→ DOCUMENT SECTION:
- - - -

A catalogue record for this book is available from the British Library.

ISBN 978-1-118-36606-6 (pbk), ISBN 978-1-118-36609-7 (ebk), ISBN 978-1-118-36607-3 (ebk), ISBN 978-1-118-36608-0 (ebk)

Printed in Great Britain by TJ International Ltd, Padstow, Cornwall

10 9 8 7 6 5 4 3 2 1

Introduction

Cognitive Behavioural Therapy, or CBT, is one of the most popular modern treatments for psychological problems, and is the treatment of choice for common mental health problems such as anxiety and depression. In this book we help you use the principles and practices of CBT as a tool to help you overcome problematic anxiety.

The strength of CBT is that it helps you to identify patterns in your thoughts and behaviours that exacerbate and maintain your anxiety. CBT then provides basic ways in which you can change unhelpful thinking (the cognitive, or thinking, bit), and find new ways to behave (the behavioural bit) that minimise anxiety.

You’re not unusual if you suffer from anxiety problems. They’re a common feature of modern-day living, and sometimes anxiety can overwhelm you. In this book we use tried and tested treatment methods that enable you to overcome your own anxiety. We discuss how normal anxiety can turn into a problem, and the various ways in which problematic anxiety can manifest itself. And we show you how the principles and practices of CBT can help you, and how you can maintain your progress and build a better and fuller life.

About This Book

We wrote this book to provide comprehensible coverage of what anxiety is and how you can use CBT to overcome it. The book covers:

Knowing what anxiety is and how it can become a problem.

Understanding your own anxiety and drawing up a map of your anxiety that helps you explain what causes it and what maintains it.

Setting goals for yourself when starting to deal with your anxiety.

Using techniques for facing up to your fears and anxieties.

Dealing with uncontrollable worrying.

Identifying unhelpful rules you use that maintain your anxiety, and providing you with various techniques to change these rules and ‘errors of thinking’.

Putting your anxiety into perspective and helping you to make lifestyle changes that maintain your mental health and ward off anxiety.

We’ve tried to adopt a simple, readable style, and we’ve provided interesting activities, examples and illustrations that we hope you find accessible and even entertaining. Most importantly, we hope that you find out a little about CBT and are able to use it in the context of your own life to help you understand and manage your own anxiety.

- - - -

→ WORK REQUEST:
Write the next part of the introduction on using CBT to overcome anxiety, starting right after its last sentence.

→ DATA RECORDS:
- - - -

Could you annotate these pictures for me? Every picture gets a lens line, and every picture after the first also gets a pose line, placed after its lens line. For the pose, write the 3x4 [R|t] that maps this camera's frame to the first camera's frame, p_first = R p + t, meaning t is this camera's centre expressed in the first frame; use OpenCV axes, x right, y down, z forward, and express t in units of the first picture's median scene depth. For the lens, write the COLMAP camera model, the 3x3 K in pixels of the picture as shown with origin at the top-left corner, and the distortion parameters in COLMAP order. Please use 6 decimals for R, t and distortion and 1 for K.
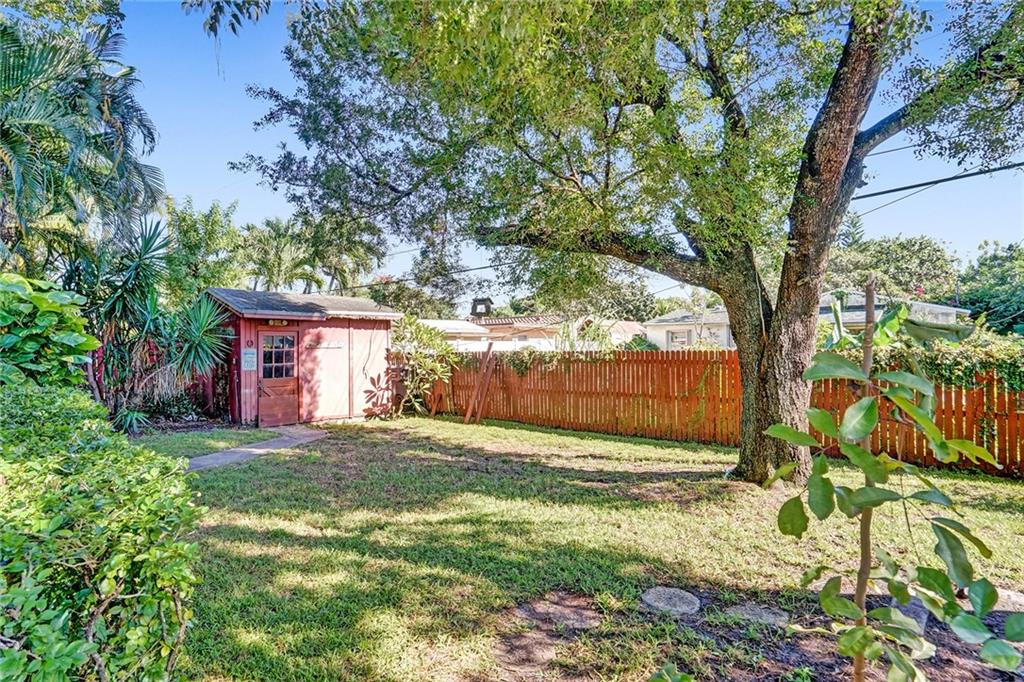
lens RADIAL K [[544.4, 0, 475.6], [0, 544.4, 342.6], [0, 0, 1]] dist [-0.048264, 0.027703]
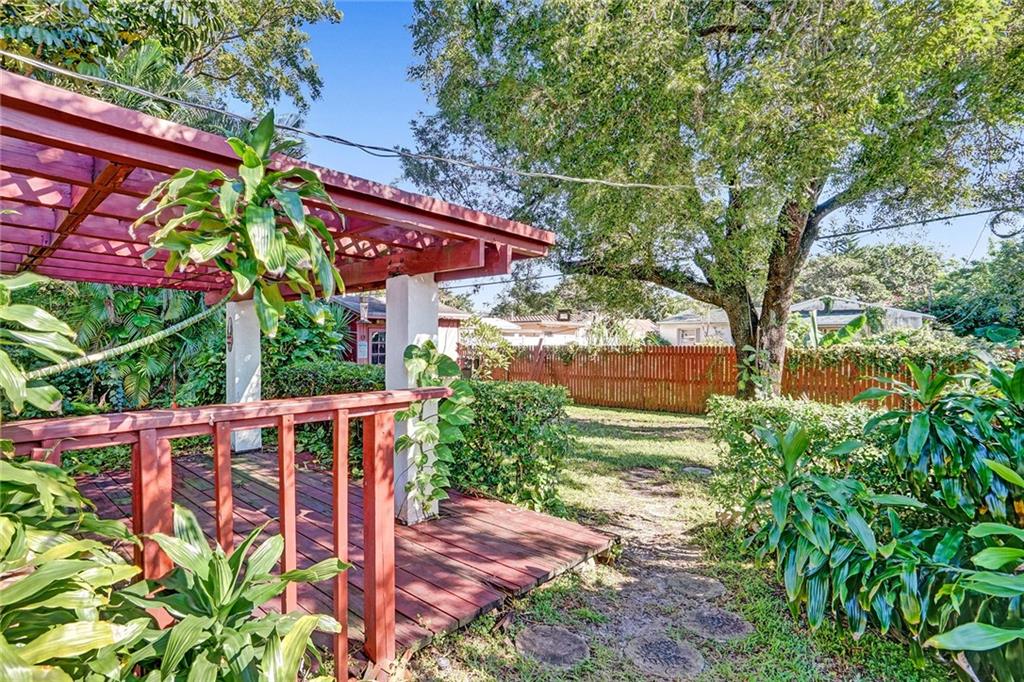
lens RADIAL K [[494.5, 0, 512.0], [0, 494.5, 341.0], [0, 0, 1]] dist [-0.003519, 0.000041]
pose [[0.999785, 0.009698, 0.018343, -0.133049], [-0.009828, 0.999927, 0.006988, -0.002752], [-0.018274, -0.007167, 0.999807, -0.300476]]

- - - -

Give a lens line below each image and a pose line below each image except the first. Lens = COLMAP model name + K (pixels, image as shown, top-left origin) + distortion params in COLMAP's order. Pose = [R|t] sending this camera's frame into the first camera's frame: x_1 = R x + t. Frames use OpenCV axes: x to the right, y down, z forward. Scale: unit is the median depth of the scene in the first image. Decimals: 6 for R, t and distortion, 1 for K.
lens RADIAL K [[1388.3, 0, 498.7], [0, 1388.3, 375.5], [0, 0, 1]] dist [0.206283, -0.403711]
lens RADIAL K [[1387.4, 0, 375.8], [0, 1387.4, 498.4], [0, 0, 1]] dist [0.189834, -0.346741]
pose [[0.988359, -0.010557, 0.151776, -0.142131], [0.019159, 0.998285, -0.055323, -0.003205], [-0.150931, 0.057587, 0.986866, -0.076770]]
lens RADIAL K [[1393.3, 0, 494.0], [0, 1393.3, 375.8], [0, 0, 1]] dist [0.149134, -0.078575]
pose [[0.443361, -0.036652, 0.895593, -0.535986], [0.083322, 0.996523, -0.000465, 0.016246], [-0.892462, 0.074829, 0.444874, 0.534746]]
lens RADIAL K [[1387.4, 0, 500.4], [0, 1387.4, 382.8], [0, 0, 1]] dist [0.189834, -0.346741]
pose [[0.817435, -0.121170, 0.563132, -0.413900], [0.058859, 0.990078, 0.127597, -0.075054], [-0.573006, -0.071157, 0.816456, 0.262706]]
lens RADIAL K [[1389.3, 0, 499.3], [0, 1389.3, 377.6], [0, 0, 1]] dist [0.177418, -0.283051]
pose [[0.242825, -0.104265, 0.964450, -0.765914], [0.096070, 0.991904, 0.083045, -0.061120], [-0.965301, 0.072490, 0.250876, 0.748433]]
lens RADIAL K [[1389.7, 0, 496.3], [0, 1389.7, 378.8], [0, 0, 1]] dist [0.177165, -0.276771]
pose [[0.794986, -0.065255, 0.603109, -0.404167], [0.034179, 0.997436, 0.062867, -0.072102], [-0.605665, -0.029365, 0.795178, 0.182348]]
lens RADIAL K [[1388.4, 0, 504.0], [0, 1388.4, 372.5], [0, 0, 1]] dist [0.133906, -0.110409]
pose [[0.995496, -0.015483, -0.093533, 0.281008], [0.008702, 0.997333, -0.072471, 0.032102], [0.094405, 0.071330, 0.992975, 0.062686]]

- - - -

→ OUTPUT:
However, if your anxiety is causing you considerable distress to the point where it’s interfering significantly with the things you need to do each day and with your enjoyment of life, then we recommend that you seek professional help to provide you with an additional helping hand.

Conventions Used in This Book

Italics introduce new terms, underscore key differences in meaning between words and highlight the most important aspects of a sentence or example.

Bold text shows keywords and the action part of numbered lists.

Sidebars – the grey shaded boxes you see in most chapters – contain interesting titbits of information or occasionally expand on a topic within the chapter. Read them if they look interesting to you, or skip them.

How This Book Is Organised

We divide the book into four parts consisting of a total of 11 chapters. The table of contents lists subheadings that provide more information about each chapter, but below is a brief description of the purpose and contents of each of the four parts of the book.

Part I: Understanding Your Anxiety

This part helps you to understand what anxiety is and why people experience it.

In Chapter 1 we discuss ways in which people experience anxiety, and cover the physical experience and how anxiety affects your thinking. We explore the question of when anxiety becomes a problem, what forms anxiety takes when it becomes a problem and whether you can learn to overcome your anxiety when it seems to control you. We also introduce you to CBT and how CBT can help you to manage your anxiety.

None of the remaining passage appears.